Supplied entries Start Marker

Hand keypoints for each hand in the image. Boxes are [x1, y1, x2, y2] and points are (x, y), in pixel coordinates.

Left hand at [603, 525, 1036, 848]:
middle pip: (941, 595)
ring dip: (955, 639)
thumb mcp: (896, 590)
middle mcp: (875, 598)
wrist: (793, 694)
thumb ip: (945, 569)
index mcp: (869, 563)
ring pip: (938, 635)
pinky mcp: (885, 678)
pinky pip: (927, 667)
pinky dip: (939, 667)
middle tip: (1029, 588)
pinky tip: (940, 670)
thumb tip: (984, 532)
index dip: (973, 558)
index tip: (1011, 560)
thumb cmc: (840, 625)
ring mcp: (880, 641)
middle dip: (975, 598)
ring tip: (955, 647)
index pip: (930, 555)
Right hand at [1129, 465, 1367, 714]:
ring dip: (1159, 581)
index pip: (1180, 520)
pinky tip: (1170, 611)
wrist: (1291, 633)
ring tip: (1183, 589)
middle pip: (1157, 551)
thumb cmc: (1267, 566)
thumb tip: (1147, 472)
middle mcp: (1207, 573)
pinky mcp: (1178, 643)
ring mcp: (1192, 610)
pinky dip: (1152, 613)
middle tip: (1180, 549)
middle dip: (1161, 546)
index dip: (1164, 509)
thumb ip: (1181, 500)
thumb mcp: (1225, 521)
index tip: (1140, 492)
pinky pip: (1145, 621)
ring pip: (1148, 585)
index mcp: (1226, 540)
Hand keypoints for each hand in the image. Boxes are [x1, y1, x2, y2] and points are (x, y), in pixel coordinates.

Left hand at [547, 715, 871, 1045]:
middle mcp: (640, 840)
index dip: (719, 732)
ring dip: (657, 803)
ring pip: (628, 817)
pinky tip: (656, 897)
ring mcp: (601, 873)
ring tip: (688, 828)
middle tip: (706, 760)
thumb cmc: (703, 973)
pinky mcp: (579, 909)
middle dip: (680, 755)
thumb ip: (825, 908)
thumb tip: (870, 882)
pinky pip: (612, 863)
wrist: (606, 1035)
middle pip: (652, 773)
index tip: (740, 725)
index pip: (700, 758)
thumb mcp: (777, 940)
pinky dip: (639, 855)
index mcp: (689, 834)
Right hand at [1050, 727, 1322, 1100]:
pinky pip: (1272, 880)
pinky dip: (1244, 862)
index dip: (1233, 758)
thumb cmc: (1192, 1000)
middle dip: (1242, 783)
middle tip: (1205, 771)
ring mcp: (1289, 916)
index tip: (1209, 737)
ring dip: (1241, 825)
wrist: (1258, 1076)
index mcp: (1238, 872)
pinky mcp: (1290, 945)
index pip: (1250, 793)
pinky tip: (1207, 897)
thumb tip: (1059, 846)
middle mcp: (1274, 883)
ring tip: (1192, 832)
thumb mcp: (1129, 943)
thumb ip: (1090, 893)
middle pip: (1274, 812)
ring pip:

Supplied entries End Marker

» **What to produce**: Word for word, quote all of the data above.

» **Answer section**:
Hand keypoints for each hand in the image. Boxes are [x1, y1, x2, y2] and points are (x, y), in pixel coordinates.

Left hand at [603, 525, 1036, 848]:
middle pip: (941, 595)
ring dip: (955, 639)
thumb mcp: (896, 590)
middle mcp: (875, 598)
wrist: (793, 694)
thumb ip: (945, 569)
index mcp: (869, 563)
ring pip: (938, 635)
pinky mcp: (885, 678)
pinky pip: (927, 667)
pinky dip: (939, 667)
middle tip: (1029, 588)
pinky tip: (940, 670)
thumb tip: (984, 532)
index dip: (973, 558)
index tip: (1011, 560)
thumb cmc: (840, 625)
ring mcp: (880, 641)
middle dip: (975, 598)
ring tip: (955, 647)
index pip: (930, 555)
Right hand at [1129, 465, 1367, 714]:
ring dip: (1159, 581)
index pip: (1180, 520)
pinky tip: (1170, 611)
wrist: (1291, 633)
ring tip: (1183, 589)
middle pip: (1157, 551)
thumb cmc: (1267, 566)
thumb tip: (1147, 472)
middle mcp: (1207, 573)
pinky mcp: (1178, 643)
ring mcp: (1192, 610)
pinky dip: (1152, 613)
middle tip: (1180, 549)
middle dip: (1161, 546)
index dip: (1164, 509)
thumb ip: (1181, 500)
thumb mcp: (1225, 521)
index tip: (1140, 492)
pinky pip: (1145, 621)
ring pip: (1148, 585)
index mcp: (1226, 540)
Hand keypoints for each hand in the image. Boxes are [x1, y1, x2, y2] and points are (x, y), in pixel coordinates.

Left hand at [547, 715, 871, 1045]:
middle mcp: (640, 840)
index dip: (719, 732)
ring dip: (657, 803)
ring pip: (628, 817)
pinky tip: (656, 897)
ring mcp: (601, 873)
ring tip: (688, 828)
middle tip: (706, 760)
thumb cmc: (703, 973)
pinky mcp: (579, 909)
middle dip: (680, 755)
thumb ip: (825, 908)
thumb tip: (870, 882)
pinky pip: (612, 863)
wrist: (606, 1035)
middle pip: (652, 773)
index tip: (740, 725)
index pip: (700, 758)
thumb mcp: (777, 940)
pinky dip: (639, 855)
index mcp: (689, 834)
Right hand at [1050, 727, 1322, 1100]:
pinky pip: (1272, 880)
pinky dip: (1244, 862)
index dip: (1233, 758)
thumb cmc: (1192, 1000)
middle dip: (1242, 783)
middle tip: (1205, 771)
ring mcp: (1289, 916)
index tip: (1209, 737)
ring dip: (1241, 825)
wrist: (1258, 1076)
index mcp: (1238, 872)
pinky mcp: (1290, 945)
index pip: (1250, 793)
pinky tip: (1207, 897)
thumb tip: (1059, 846)
middle mcp: (1274, 883)
ring tip: (1192, 832)
thumb mcp: (1129, 943)
thumb ip: (1090, 893)
middle pip: (1274, 812)
ring pip:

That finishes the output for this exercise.